======== Exercise inputs ========

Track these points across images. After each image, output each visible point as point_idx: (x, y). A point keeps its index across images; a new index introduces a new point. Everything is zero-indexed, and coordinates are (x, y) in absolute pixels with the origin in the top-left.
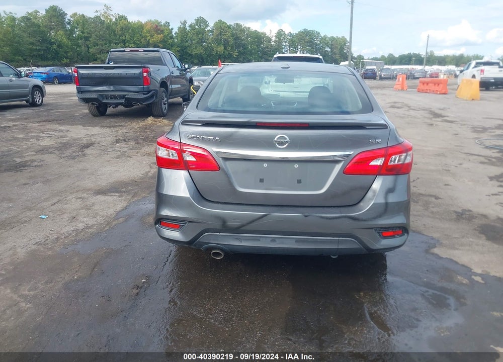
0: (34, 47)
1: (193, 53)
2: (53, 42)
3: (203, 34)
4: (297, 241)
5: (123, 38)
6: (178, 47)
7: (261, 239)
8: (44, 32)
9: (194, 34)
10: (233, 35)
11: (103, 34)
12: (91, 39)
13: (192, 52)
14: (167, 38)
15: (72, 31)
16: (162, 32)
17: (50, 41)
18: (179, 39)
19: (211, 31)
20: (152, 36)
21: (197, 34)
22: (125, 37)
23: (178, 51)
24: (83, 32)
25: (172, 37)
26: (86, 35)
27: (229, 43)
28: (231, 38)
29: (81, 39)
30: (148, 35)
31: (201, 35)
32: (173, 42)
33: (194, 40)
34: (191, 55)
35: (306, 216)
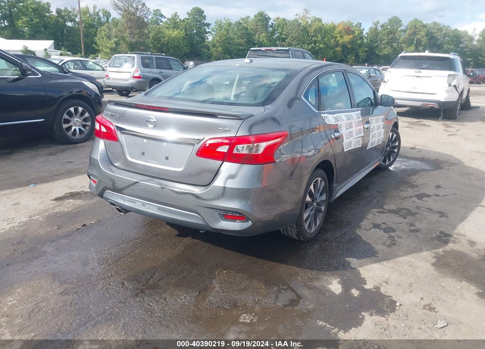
0: (240, 47)
1: (381, 54)
2: (256, 43)
3: (394, 34)
4: (159, 209)
5: (315, 39)
6: (366, 47)
7: (136, 202)
8: (250, 34)
9: (385, 34)
10: (427, 35)
11: (298, 35)
12: (286, 40)
13: (380, 52)
14: (357, 39)
15: (273, 33)
16: (353, 32)
17: (253, 42)
18: (369, 39)
19: (405, 31)
20: (342, 37)
21: (388, 34)
22: (317, 38)
23: (365, 51)
24: (281, 34)
25: (361, 38)
26: (283, 36)
27: (422, 43)
28: (425, 37)
29: (279, 40)
30: (338, 35)
31: (392, 35)
32: (363, 42)
33: (384, 40)
34: (378, 56)
35: (163, 188)
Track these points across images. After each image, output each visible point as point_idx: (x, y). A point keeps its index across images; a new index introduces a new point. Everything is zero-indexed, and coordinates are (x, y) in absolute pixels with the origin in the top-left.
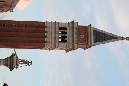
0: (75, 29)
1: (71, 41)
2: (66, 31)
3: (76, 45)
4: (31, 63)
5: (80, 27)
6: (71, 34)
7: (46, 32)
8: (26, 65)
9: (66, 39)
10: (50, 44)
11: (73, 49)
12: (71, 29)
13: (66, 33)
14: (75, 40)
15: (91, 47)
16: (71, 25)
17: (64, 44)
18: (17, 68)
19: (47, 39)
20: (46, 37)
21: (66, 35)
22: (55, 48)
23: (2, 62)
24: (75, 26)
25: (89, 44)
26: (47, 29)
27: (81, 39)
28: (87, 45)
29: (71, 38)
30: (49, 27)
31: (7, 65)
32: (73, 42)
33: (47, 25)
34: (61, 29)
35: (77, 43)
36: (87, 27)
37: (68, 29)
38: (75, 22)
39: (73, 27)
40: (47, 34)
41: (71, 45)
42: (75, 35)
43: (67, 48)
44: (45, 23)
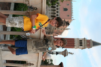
0: (85, 41)
1: (84, 45)
2: (82, 41)
3: (86, 47)
4: (73, 53)
5: (87, 40)
6: (84, 43)
7: (74, 42)
8: (71, 54)
9: (82, 45)
10: (76, 46)
11: (85, 48)
12: (84, 41)
13: (82, 42)
14: (86, 45)
15: (91, 47)
16: (84, 39)
17: (81, 46)
18: (67, 56)
19: (75, 45)
20: (74, 44)
21: (82, 43)
22: (78, 48)
23: (61, 53)
24: (85, 39)
25: (91, 46)
26: (75, 41)
27: (88, 45)
28: (90, 47)
29: (84, 44)
30: (75, 40)
31: (63, 54)
32: (85, 46)
33: (75, 39)
34: (80, 41)
35: (86, 46)
36: (90, 40)
37: (83, 41)
38: (85, 38)
39: (85, 40)
40: (75, 43)
41: (84, 47)
42: (86, 43)
43: (83, 48)
44: (74, 39)
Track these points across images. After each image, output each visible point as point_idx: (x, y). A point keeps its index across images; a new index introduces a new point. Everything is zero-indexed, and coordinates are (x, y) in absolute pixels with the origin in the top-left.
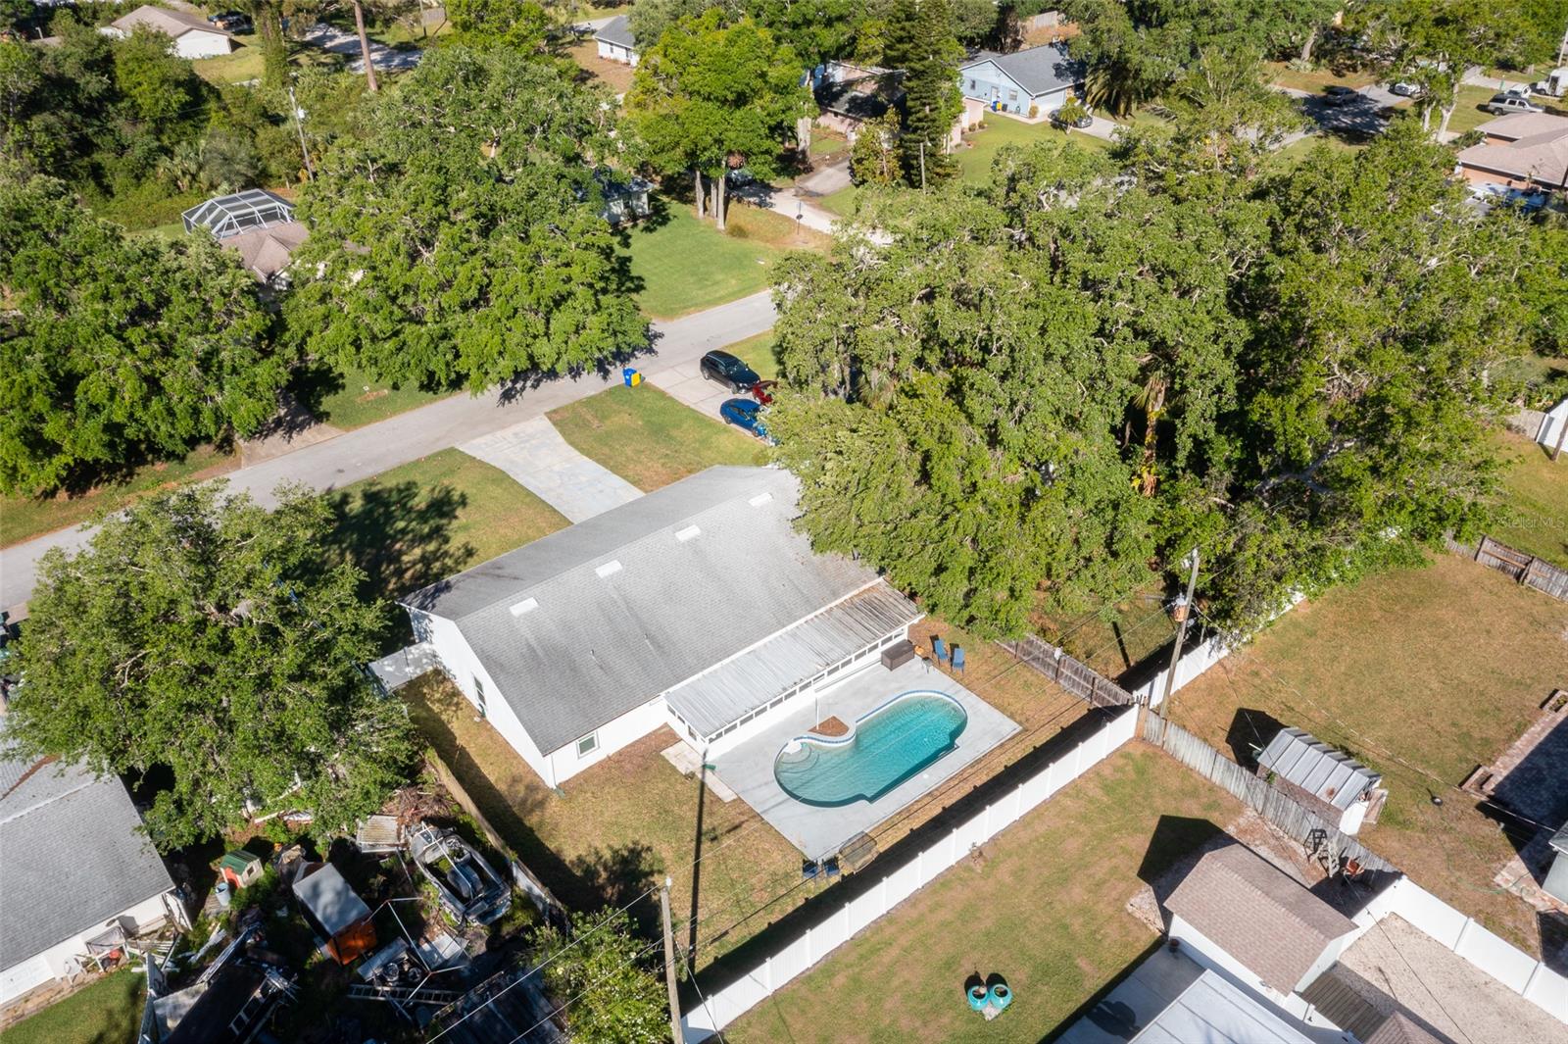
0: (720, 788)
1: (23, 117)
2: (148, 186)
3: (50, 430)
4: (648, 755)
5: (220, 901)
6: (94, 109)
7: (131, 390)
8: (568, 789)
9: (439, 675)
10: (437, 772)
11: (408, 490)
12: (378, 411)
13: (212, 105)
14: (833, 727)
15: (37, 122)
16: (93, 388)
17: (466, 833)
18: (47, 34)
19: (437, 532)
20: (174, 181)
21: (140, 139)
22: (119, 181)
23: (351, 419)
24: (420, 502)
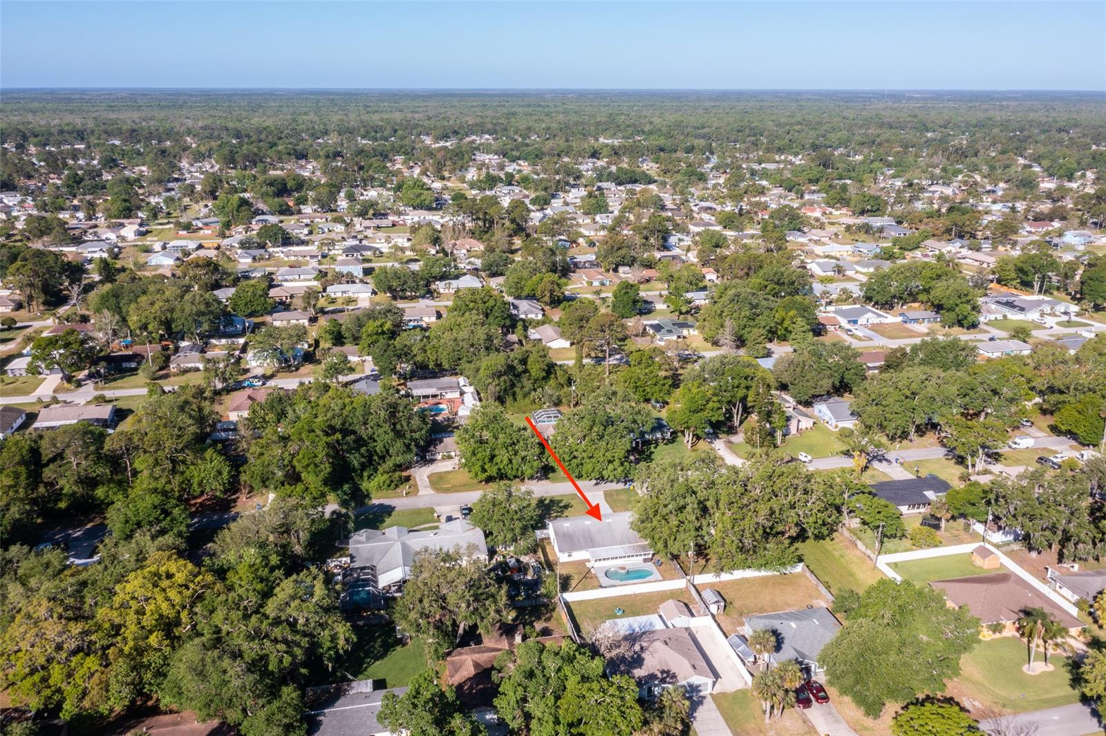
0: (593, 571)
1: (499, 377)
2: (527, 400)
3: (486, 467)
4: (582, 563)
5: (494, 561)
6: (518, 376)
7: (506, 462)
8: (563, 564)
9: (549, 538)
10: (540, 554)
11: (560, 501)
12: (562, 480)
13: (553, 376)
14: (624, 568)
15: (502, 378)
16: (497, 459)
17: (540, 563)
18: (513, 333)
19: (562, 512)
20: (534, 400)
21: (528, 385)
22: (519, 397)
23: (554, 481)
24: (562, 505)
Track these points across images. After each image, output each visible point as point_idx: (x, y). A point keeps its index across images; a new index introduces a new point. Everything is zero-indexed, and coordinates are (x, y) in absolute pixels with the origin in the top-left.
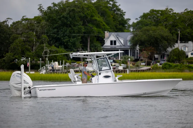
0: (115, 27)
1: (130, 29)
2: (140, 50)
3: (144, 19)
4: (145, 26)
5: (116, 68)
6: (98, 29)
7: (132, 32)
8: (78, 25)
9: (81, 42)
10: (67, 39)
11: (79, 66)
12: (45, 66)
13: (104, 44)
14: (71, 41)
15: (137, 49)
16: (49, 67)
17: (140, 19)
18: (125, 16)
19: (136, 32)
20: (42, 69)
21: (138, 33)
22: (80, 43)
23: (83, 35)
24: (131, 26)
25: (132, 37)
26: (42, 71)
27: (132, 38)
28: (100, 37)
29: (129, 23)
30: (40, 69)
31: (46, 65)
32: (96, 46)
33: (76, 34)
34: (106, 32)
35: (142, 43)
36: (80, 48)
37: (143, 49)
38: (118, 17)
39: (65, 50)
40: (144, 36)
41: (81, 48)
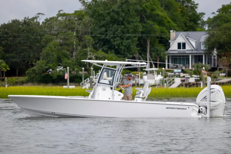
0: (184, 25)
1: (205, 27)
2: (217, 55)
3: (223, 13)
4: (225, 22)
5: (186, 80)
6: (160, 28)
7: (207, 31)
8: (134, 22)
9: (138, 45)
10: (118, 41)
11: (136, 78)
12: (89, 78)
13: (169, 47)
14: (124, 43)
15: (215, 54)
16: (95, 79)
17: (218, 13)
18: (197, 9)
19: (212, 32)
20: (84, 82)
21: (215, 32)
22: (137, 47)
23: (140, 35)
24: (206, 23)
25: (207, 37)
26: (85, 85)
27: (207, 39)
28: (163, 38)
29: (202, 19)
30: (82, 82)
31: (91, 77)
32: (158, 51)
33: (130, 35)
34: (171, 31)
35: (221, 47)
36: (136, 54)
37: (222, 54)
38: (188, 10)
39: (116, 56)
40: (223, 36)
41: (138, 54)
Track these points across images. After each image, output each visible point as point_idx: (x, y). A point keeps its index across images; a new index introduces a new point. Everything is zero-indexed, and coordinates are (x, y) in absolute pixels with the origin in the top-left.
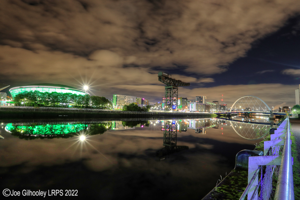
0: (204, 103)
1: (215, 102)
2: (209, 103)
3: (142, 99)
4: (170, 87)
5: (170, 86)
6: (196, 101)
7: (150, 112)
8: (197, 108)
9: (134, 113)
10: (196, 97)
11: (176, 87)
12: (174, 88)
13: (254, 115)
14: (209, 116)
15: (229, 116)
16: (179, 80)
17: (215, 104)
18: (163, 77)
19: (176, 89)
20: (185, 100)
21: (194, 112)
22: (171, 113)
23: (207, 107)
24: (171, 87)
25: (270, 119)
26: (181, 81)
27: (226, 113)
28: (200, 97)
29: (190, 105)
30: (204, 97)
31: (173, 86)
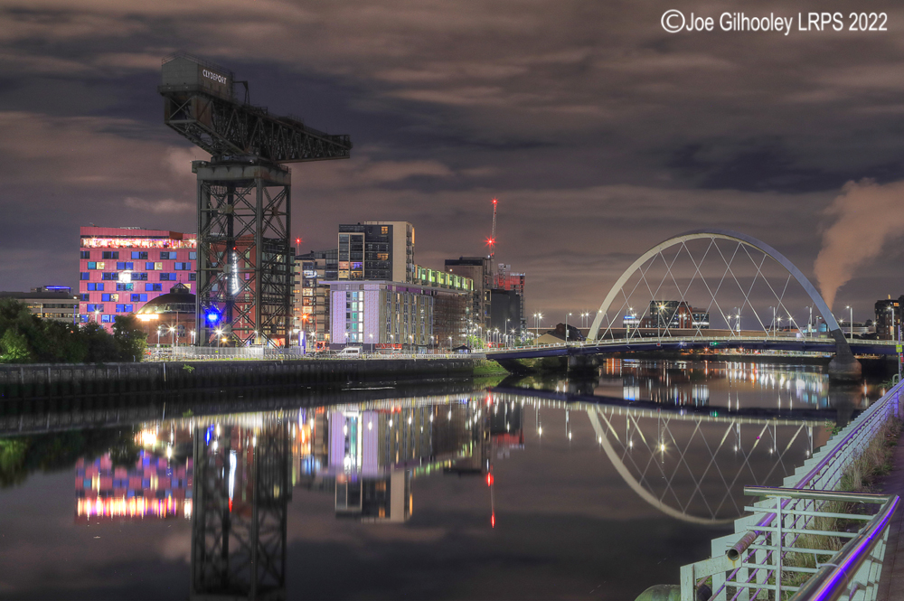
1: (462, 262)
2: (431, 279)
4: (236, 173)
5: (245, 164)
6: (345, 264)
7: (149, 366)
8: (386, 324)
9: (67, 375)
10: (341, 229)
13: (713, 359)
14: (460, 376)
17: (464, 284)
18: (203, 101)
19: (277, 184)
21: (367, 347)
23: (448, 312)
26: (299, 126)
27: (571, 351)
28: (371, 228)
29: (338, 299)
30: (399, 230)
31: (264, 164)
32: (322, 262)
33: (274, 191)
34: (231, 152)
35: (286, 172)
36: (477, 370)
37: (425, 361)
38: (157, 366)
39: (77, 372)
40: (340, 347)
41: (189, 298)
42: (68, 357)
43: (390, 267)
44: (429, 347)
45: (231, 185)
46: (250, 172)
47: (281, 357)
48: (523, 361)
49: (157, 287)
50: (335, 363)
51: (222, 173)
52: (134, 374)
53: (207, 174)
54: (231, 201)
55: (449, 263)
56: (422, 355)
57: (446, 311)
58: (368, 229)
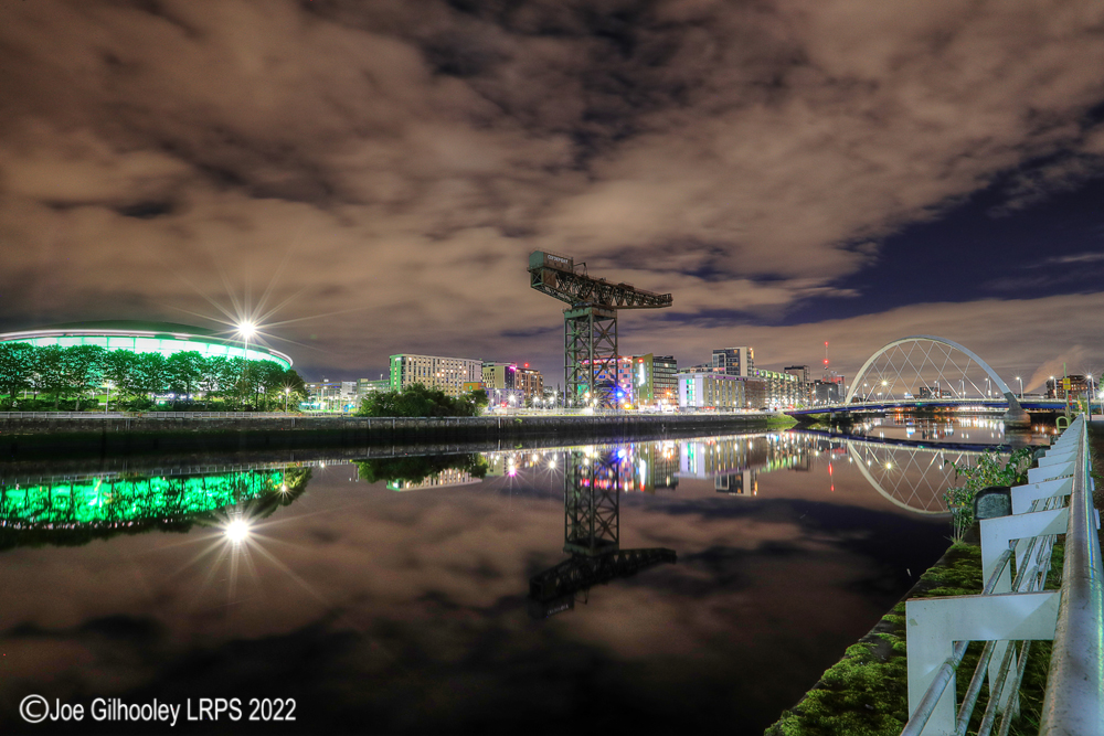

========

*Required work:* Taking the lines above, repeat exactly those from the line that contains "25: (172, 37)" through the line that contains "34: (191, 55)", and both of those lines as well. Include nothing else.

*Response to this task:*
25: (172, 37)
26: (86, 35)
27: (229, 43)
28: (231, 38)
29: (81, 39)
30: (148, 35)
31: (201, 35)
32: (173, 42)
33: (194, 40)
34: (191, 55)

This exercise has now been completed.